长期以来，结直肠癌被认为是免疫治疗效果欠佳的恶性肿瘤。2015年，Llosa等发现，基因错配修复(mismatch repair, MMR)突变导致的微卫星高度不稳定型(MSI-H)结直肠癌癌组织侵袭边缘有高水平PD-L1表达及更多CD4+T，CD8+T的浸润[6]。Diaz等也发现，抗PD-1抗体在MMR突变(dMMR)结肠癌患者中的客观反应率及疾病控制率均显著高于MMR正常(pMMR)的患者[7]。文献报道，抗PD-1抗体在治疗dMMR/MSI-H转移性结直肠癌患者中显示出了令人鼓舞的疗效，BRAF基因突变患者的客观缓解率达25%，显著高于常规化疗及靶向治疗患者[8]。这些结果引发研究者开始关注免疫治疗策略在转移性结直肠癌治疗中的应用。晚期结直肠癌患者常伴发肝转移，其机制复杂，涉及肝脏特殊的组织结构特点及肝内微环境基质细胞、免疫细胞和癌细胞的相互作用等多种因素[9]。影响结肠癌肝转移机制研究的最主要因素是缺乏有效的可操作性强的动物模型。既往结肠癌肝转移模型多采用免疫功能缺陷的小鼠进行构建，仅能用于观察化疗或靶向药物对肿瘤细胞生长或转移的抑制作用，无法评价免疫治疗相关药物的疗效。由于缺乏免疫功能正常小鼠结肠癌肝转移模型，很大程度上限制了结肠癌转移灶免疫微环境及不同免疫治疗方案作用机制的研究。本研究在免疫功能正常小鼠体内初步构建了结肠癌肝转移模型。

常用的小鼠结肠癌细胞株有MC38，MCA18，CT-26及CL25等，其中C57BL/6小鼠遗传背景的结肠癌细胞系有MC38及MCA18及SL4等，BALB/c遗传背景的结肠癌细胞系有CT-26等。其中MC38与CT-26属于高转移性小鼠结肠癌细胞。前期实验表明：(1)CT-26细胞对脂质体介导的质粒转染效率极低，而MC38呈现较高的转染率；(2)抗PD-1对MC38细胞小鼠荷瘤模型的治疗疗效显著高于CT-26细胞皮下荷瘤模型(结果未显示)。鉴于此，本研究选用MC38小鼠结肠癌细胞，将含有荧光素酶基因的质粒(pGL4.50-luc2)转入MC38细胞系。luc基因表达产物为FLuc，D-luciferin是荧光素酶的作用底物，通过酶促反应产生的荧光具有无毒、成像时间短及背景低等优点，可作为一种靶细胞的示踪剂[10]。Luciferase/luciferin系统是极其敏感的报告基因方法，通过Xenogen IVIS成像系统可以在活体动物体内实时观察标记细胞的生长及转移情况。小动物活体成像系统通过对发光信号的检测而追踪肿瘤的发生发展过程，包括观察癌细胞在接种局部的停留、监测转移灶最早出现的部位、比较原发灶和转移灶细胞生长速度等不同情况，从而对肿瘤的进展、转移机制及治疗效率的研究提供动力学数据[11-12]。
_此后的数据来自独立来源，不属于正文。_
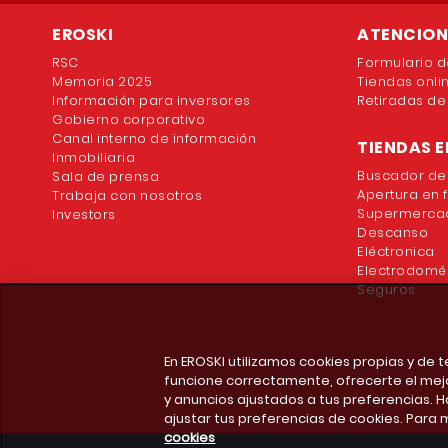
EROSKI
ATENCION 
RSC
Formulario d
Memoria 2025
Tiendas onli
Información para inversores
Retiradas de
Gobierno corporativo
Canal interno de información
TIENDAS E
Inmobiliaria
Buscador de
Sala de prensa
Apertura en 
Trabaja con nosotros
Supermercad
Investors
Descanso
Eléctronica
Electrodomé
Seguros
En EROSKI utilizamos cookies propias y de
funcione correctamente, ofrecerte el mej
y anuncios ajustados a tus preferencias. H
ajustar tus preferencias de cookies. Para 
cookies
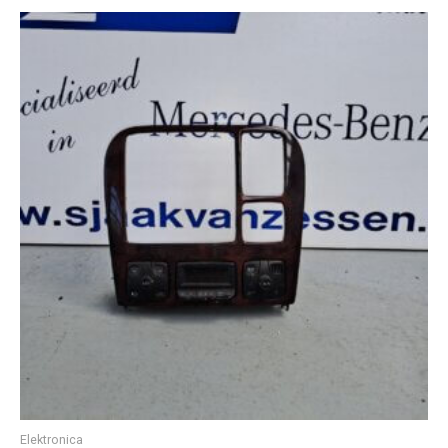
Elektronica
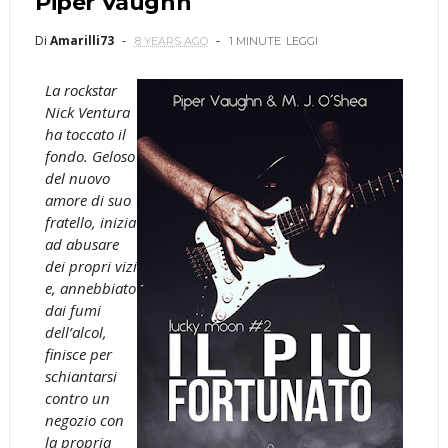
Piper Vaughn
Di
Amarilli73
8 YEARS AGO
1 MINUTE
LEGGI
La rockstar
Nick Ventura
ha toccato il
fondo. Geloso
del nuovo
amore di suo
fratello, inizia
ad abusare
dei propri vizi
e, annebbiato
dai fumi
dell’alcol,
finisce per
schiantarsi
contro un
negozio con
la propria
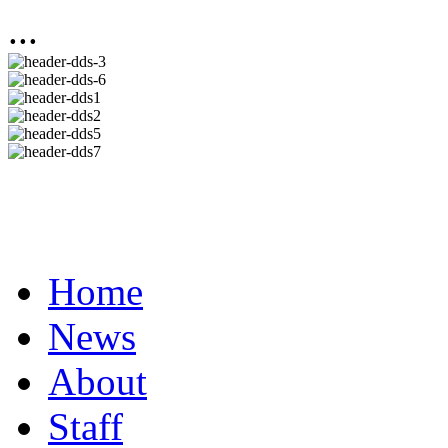
...
Home
News
About
Staff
本研究通过抗生素筛选并结合亚克隆方法，获取稳定表达FLuc基因的MC38细胞系：先利用潮霉素筛选出高表达荧光素酶的单克隆细胞株(13号阳性细胞株)；再通过亚克隆筛选方法获得多个稳定表达FLuc的细胞克隆。结果可见，在第一轮抗生素筛选后获取的13号细胞克隆中，并非所有细胞稳定表达荧光素酶基因。由于转染后抗生素筛选过程中，质粒载体是随机整合在细胞染色体上，有些细胞虽然整合了外源质粒，但整合位置不稳定，通过DNA修复可导致整合的荧光素酶基因失活，但保留抗性基因。该结果表明，抗生素与亚克隆序贯筛选方案能极大提高筛选阳性克隆的概率，且确保筛选所得的阳性克隆稳定表达外源导入的目的基因。本研究最后选取中等及高水平表达的2个亚克隆细胞株s25号及s27进行腹腔注射荷瘤。小动物活体成像系统显示，在体内生长增殖能力正常且s27克隆的荧光信号递增速度较s25更显著。因此，选择s27细胞克隆用于构建结肠癌肝转移小鼠模型。
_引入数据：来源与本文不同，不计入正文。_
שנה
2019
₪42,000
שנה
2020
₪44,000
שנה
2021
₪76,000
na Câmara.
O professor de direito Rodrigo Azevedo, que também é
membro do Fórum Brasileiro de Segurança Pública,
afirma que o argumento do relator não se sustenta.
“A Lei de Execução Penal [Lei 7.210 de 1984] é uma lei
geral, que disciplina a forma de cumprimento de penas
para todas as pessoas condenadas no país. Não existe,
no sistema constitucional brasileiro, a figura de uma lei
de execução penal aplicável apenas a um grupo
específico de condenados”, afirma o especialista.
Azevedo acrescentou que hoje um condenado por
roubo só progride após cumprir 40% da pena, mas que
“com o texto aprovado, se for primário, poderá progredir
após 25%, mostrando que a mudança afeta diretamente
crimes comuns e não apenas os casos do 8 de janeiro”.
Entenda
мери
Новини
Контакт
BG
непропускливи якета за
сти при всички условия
目前，在免疫功能正常小鼠体内构建结肠癌肝转移模型常用的方法有脾内注射法、门静脉注射法、肝内直接注射法、肠黏膜下原位注射法及盲肠原位造疝法等[13-16]。本研究采用脾内注射法构建小鼠结肠癌肝转移模型，造模后小鼠存活率达100%，肝转移率达83.3%。前期预实验时发现，注射肿瘤细胞时，保持针头在脾包膜下并适当按揉可有效提高肝转移率。小动物活体成像可在建模后7 d左右测到肝转移灶的荧光信号，在建模后14 d肝脏转移灶荧光素明显增强。活体成像荧光信号的出现和递增与肉眼下观察到肿瘤进展过程基本同步。H-E染色确证肝转移灶为多发结节且围绕肝血窦分布。由此可见，脾包膜下接种MC38-luc细胞是一种简单、有效、重复性好的结肠癌肝转移模型的构建方法。
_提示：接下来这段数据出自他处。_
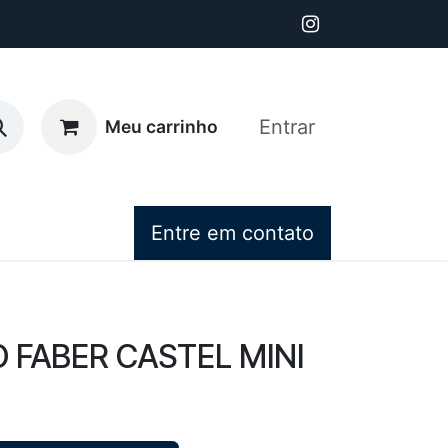
Entrar
Meu carrinho
Entre em contato
 FABER CASTEL MINI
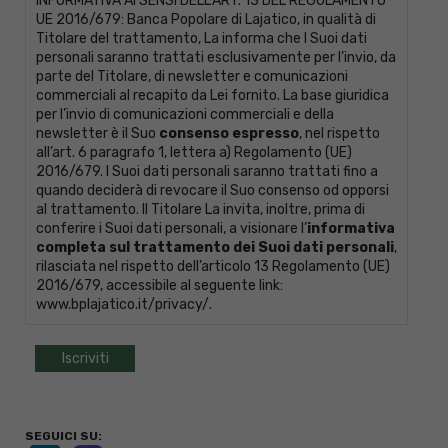
INFORMATIVA AI SENSI DELL'ART. 13 DEL REGOLAMENTO
UE 2016/679: Banca Popolare di Lajatico, in qualità di
Titolare del trattamento, La informa che I Suoi dati
personali saranno trattati esclusivamente per l’invio, da
parte del Titolare, di newsletter e comunicazioni
commerciali al recapito da Lei fornito. La base giuridica
per l’invio di comunicazioni commerciali e della
newsletter è il Suo
consenso espresso
, nel rispetto
all’art. 6 paragrafo 1, lettera a) Regolamento (UE)
2016/679. I Suoi dati personali saranno trattati fino a
quando deciderà di revocare il Suo consenso od opporsi
al trattamento. Il Titolare La invita, inoltre, prima di
conferire i Suoi dati personali, a visionare l’
informativa
completa sul trattamento dei Suoi dati personali
,
rilasciata nel rispetto dell’articolo 13 Regolamento (UE)
2016/679, accessibile al seguente link:
www.bplajatico.it/privacy/
.
SEGUICI SU:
本研究筛选了稳定高表达荧光素酶基因的MC38-luc小鼠结肠癌细胞株，通过脾内注射途径在免疫功能正常小鼠体内构建了结肠癌肝转移模型，通过活体成像技术观察到荧光素酶在小鼠肝内的递增过程。这些研究结果为后续深入研究小鼠结肠癌转移的免疫学机制及免疫治疗策略奠定了重要的细胞及动物模型基础。